Pick up the article about the murders of Tupac Shakur and Christopher Wallace at its last sentence and continue it.

_READING TEXT_:
▬▬▬▬▬▬▬▬▬▬
“I didn’t want to do interviews for years. It was dangerous to know anything.”
After more than two decades, Leila Steinberg, former mentor and manager of Tupac Shakur, is one of several people featured in a new documentary who have now spoken out about the events surrounding the rapper’s murder in September 1996, and the killing of his one-time friend and contemporary Christopher Wallace, The Notorious BIG, six months later.
Two of the world’s greatest hip-hop talents, their murders have never been officially solved and speculation and theories about who pulled the triggers – and who was pulling the strings – rumble on. A search for information can take you down a rabbit hole of hundreds of reports and accounts gathered over 25 years.
It is a complex story of rivalry, gang culture and alleged police corruption. But many accounts of the time seem to come back to one man: Suge Knight, the co-founder of the infamous West Coast rap label Death Row, and rival of Sean “Puffy” Combs and his East Coast label, Bad Boy.
In September 2018, three years after running over and killing an associate in Compton, Los Angeles, Knight was jailed for manslaughter for 28 years. It is his imprisonment, says filmmaker Nick Broomfield, whose 2002 documentary Biggie & Tupac led to now retired FBI agent Phil Carson investigating Wallace’s murder, that was a turning point; with Knight’s power diminished, those who once worked for him and knew him felt freer to talk.
▬▬▬▬▬▬▬▬▬▬
_THE DATA_:
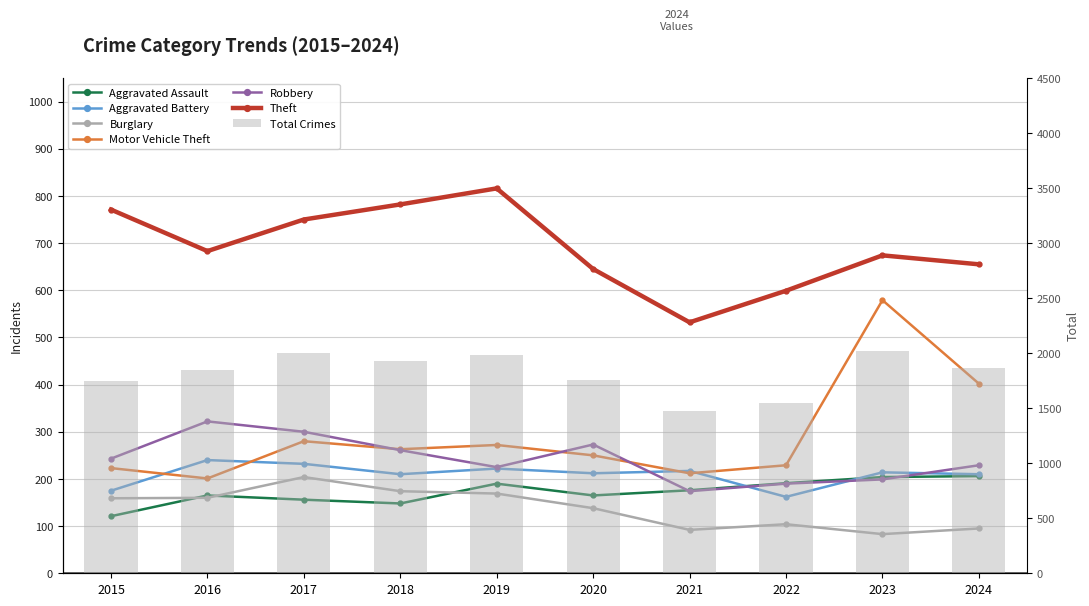

At how many categories does at least one series exceed 762?

3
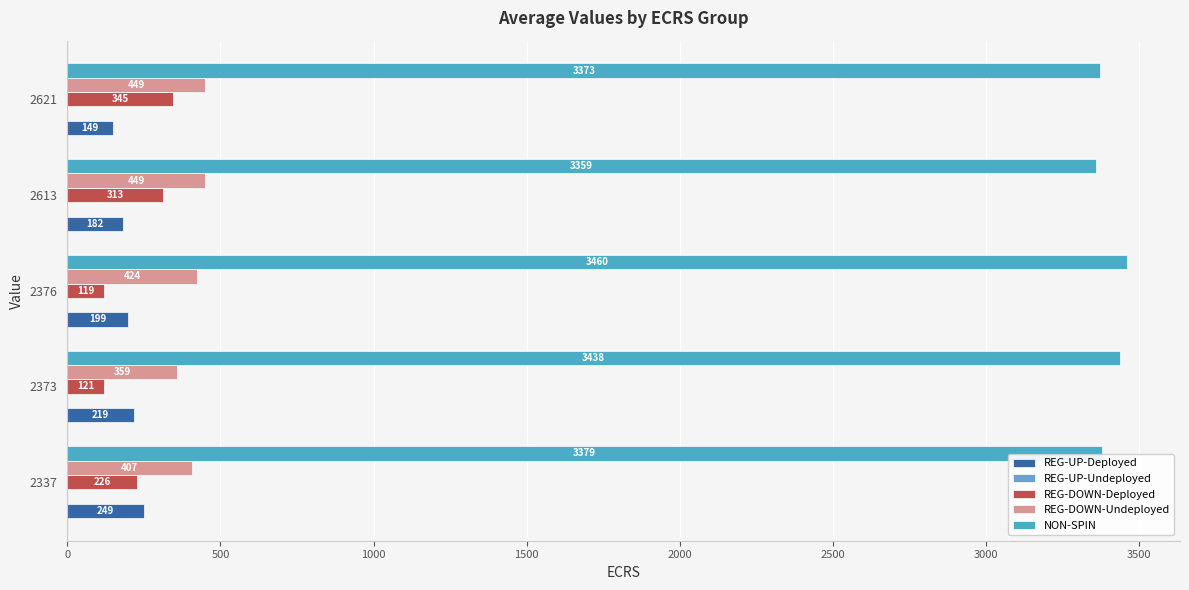

How many categories are shown in the chart?

5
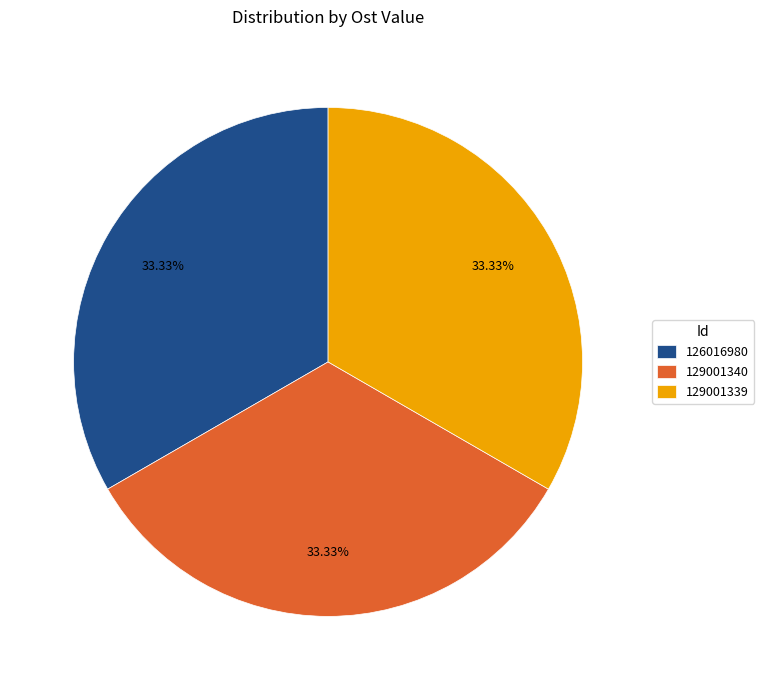

To the nearest percent, what percentage of the pie is 129001340?

33%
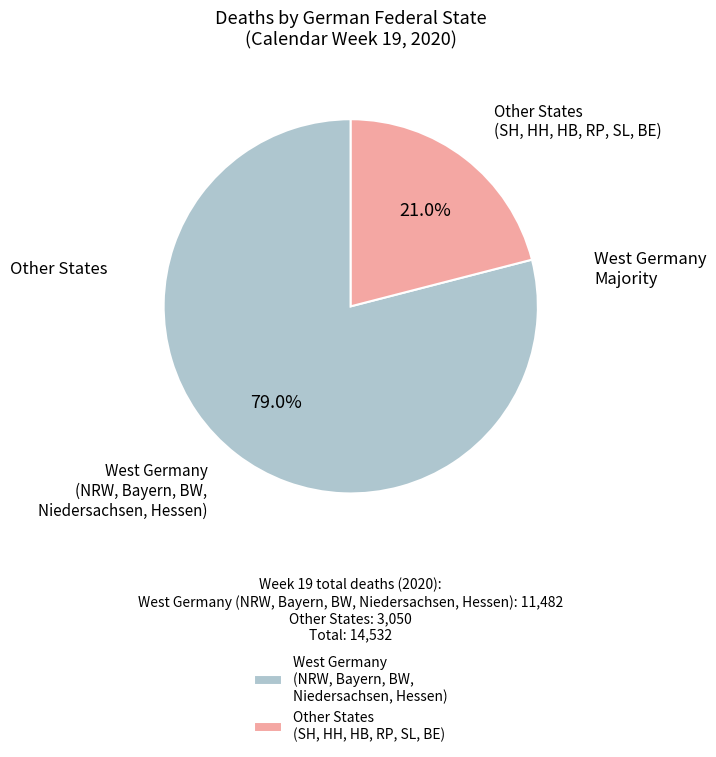

Between West Germany (NRW, Bayern, BW, Niedersachsen, Hessen) and Other States (SH, HH, HB, RP, SL, BE), which is larger?

West Germany (NRW, Bayern, BW, Niedersachsen, Hessen)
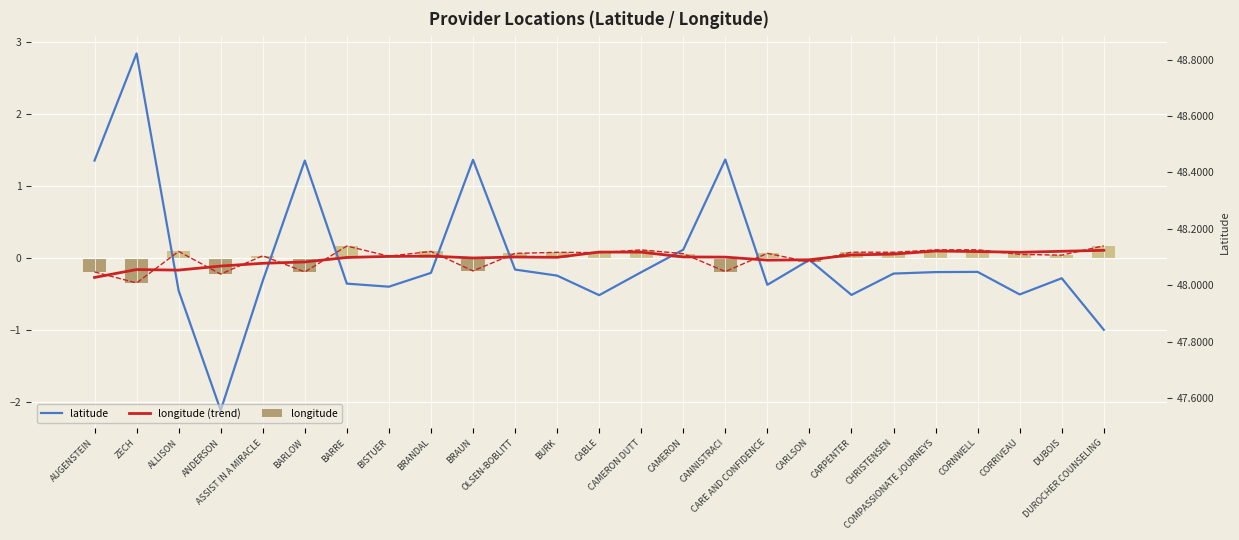

Count the number of categories in the chart.

25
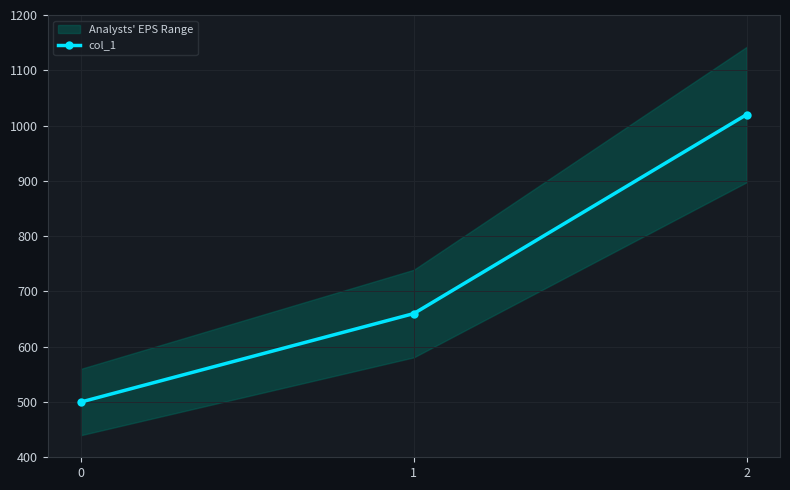

Approximately how many times larger is the value at 0 compared to 2?

0.5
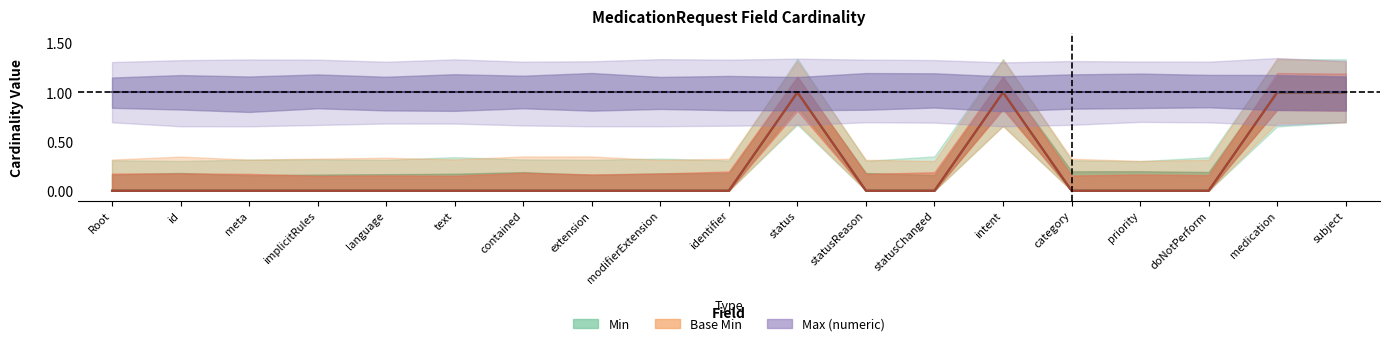

The value of Min at text is 0. True or false?

True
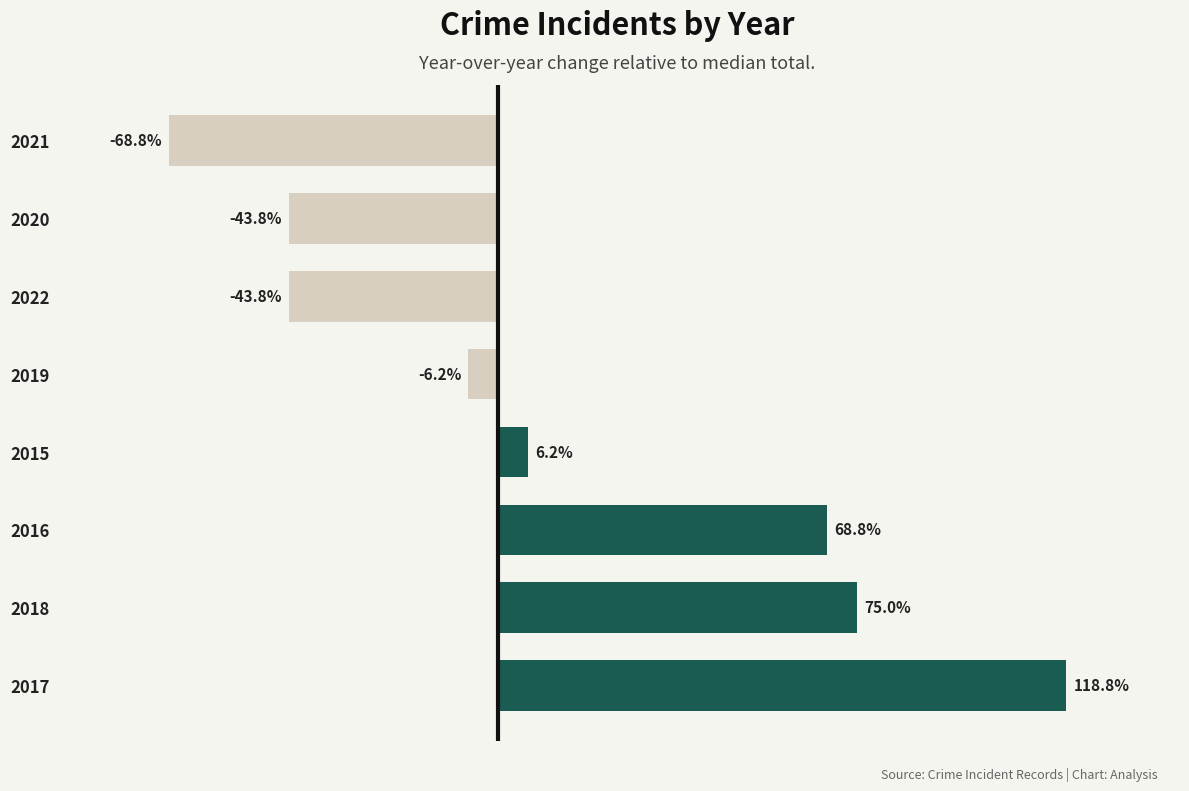

Does the chart contain any negative values?

Yes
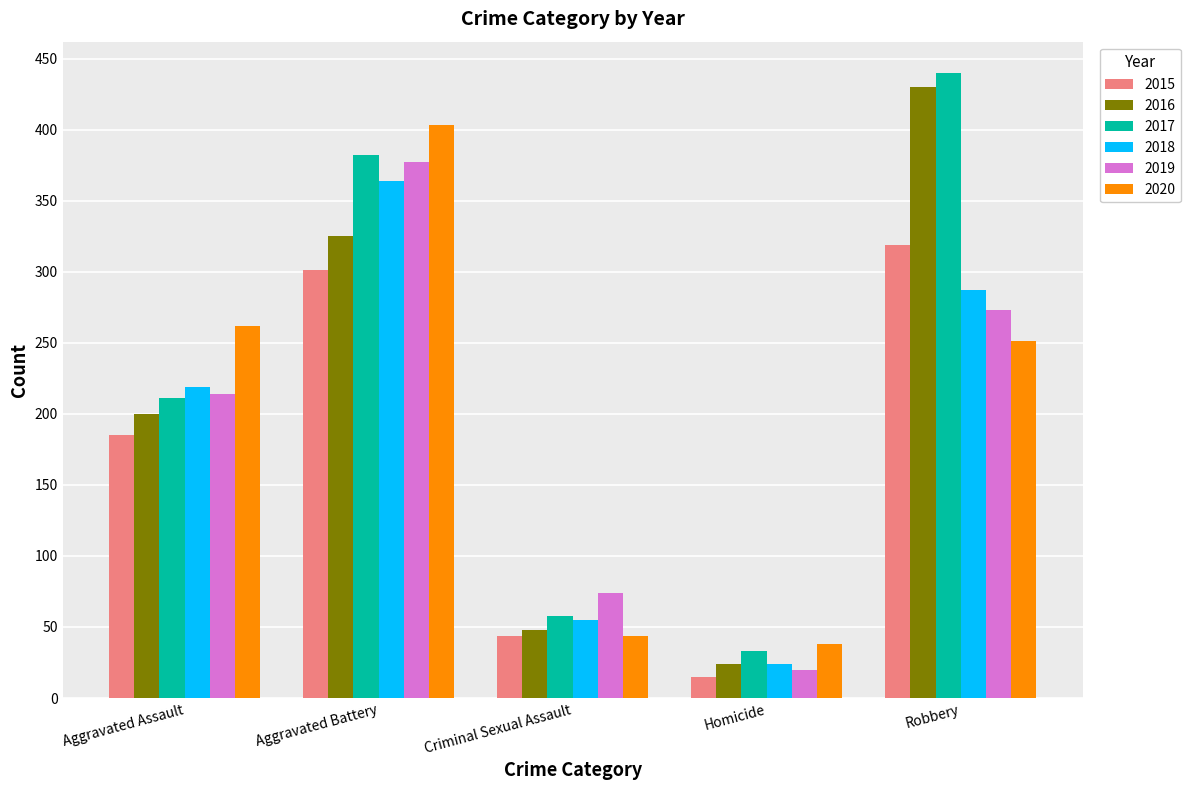

What is the label of the 1st bar from the right?

Robbery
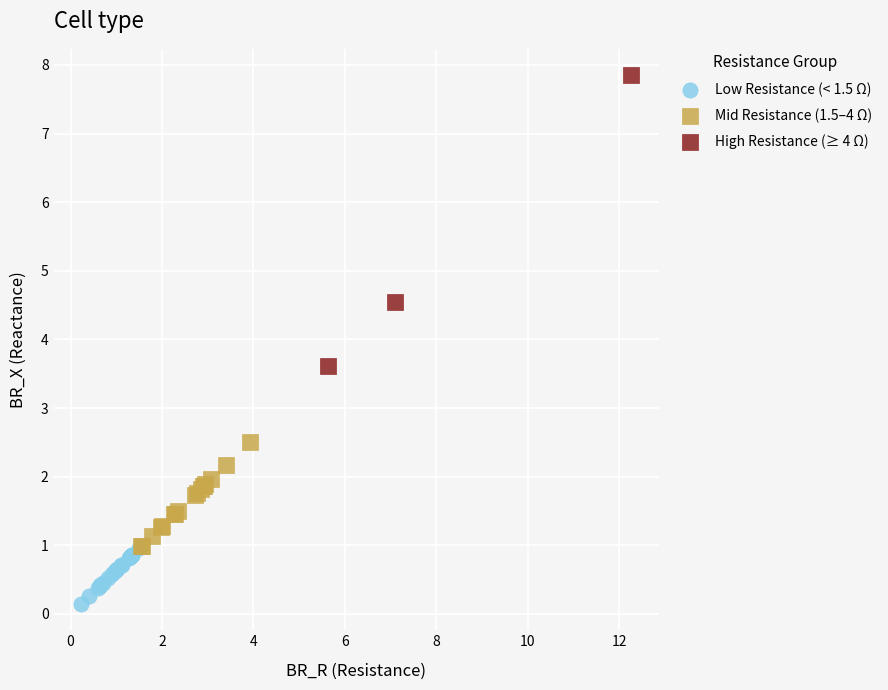

Which series contains the lowest Y value?

Low Resistance (< 1.5 Ω)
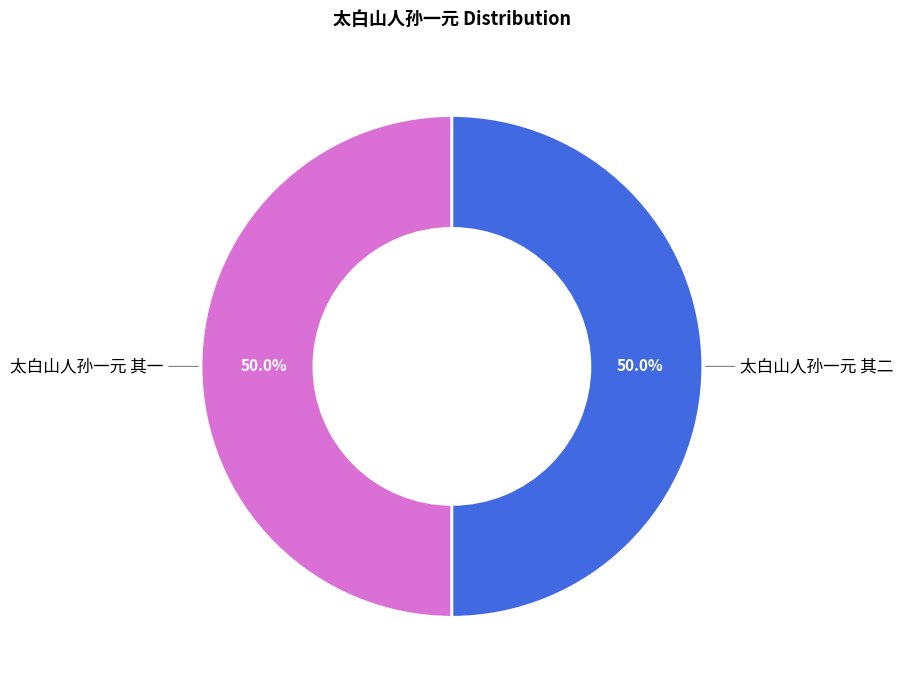

How many segments does this pie chart have?

2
▬▬▬▬▬▬▬▬▬▬
_RESPONSE TO THIS TASK_:
Steinberg is one of several people featured in Broomfield’s follow-up, Last Man Standing, which sees the director revisiting the story almost 20 years later. The documentary paints a picture of Death Row as a workplace entrenched in violence and misogyny, and features new testimonies supporting the theory that Knight commissioned the hit on Biggie – with “dirty cops” from the Los Angeles Police Department (LAPD) allegedly involved.
These are not new accusations; claims about Knight and the alleged involvement of corrupt police were made years ago by LAPD officer Russell Poole, a leading investigator in the Biggie case who was “vilified” by the force, says Broomfield. Poole, who featured in the first documentary, retired early and went on to continue his investigations privately, the case consuming his life; he died after suffering an aneurysm in 2015, while discussing the Tupac and Biggie murders at the Los Angeles County Sheriff’s Department.
The LAPD told Sky News it did not want to comment on the claims and the documentary, but has previously denied the allegations. A legal representative for Knight did not respond to Sky News’ request for comment.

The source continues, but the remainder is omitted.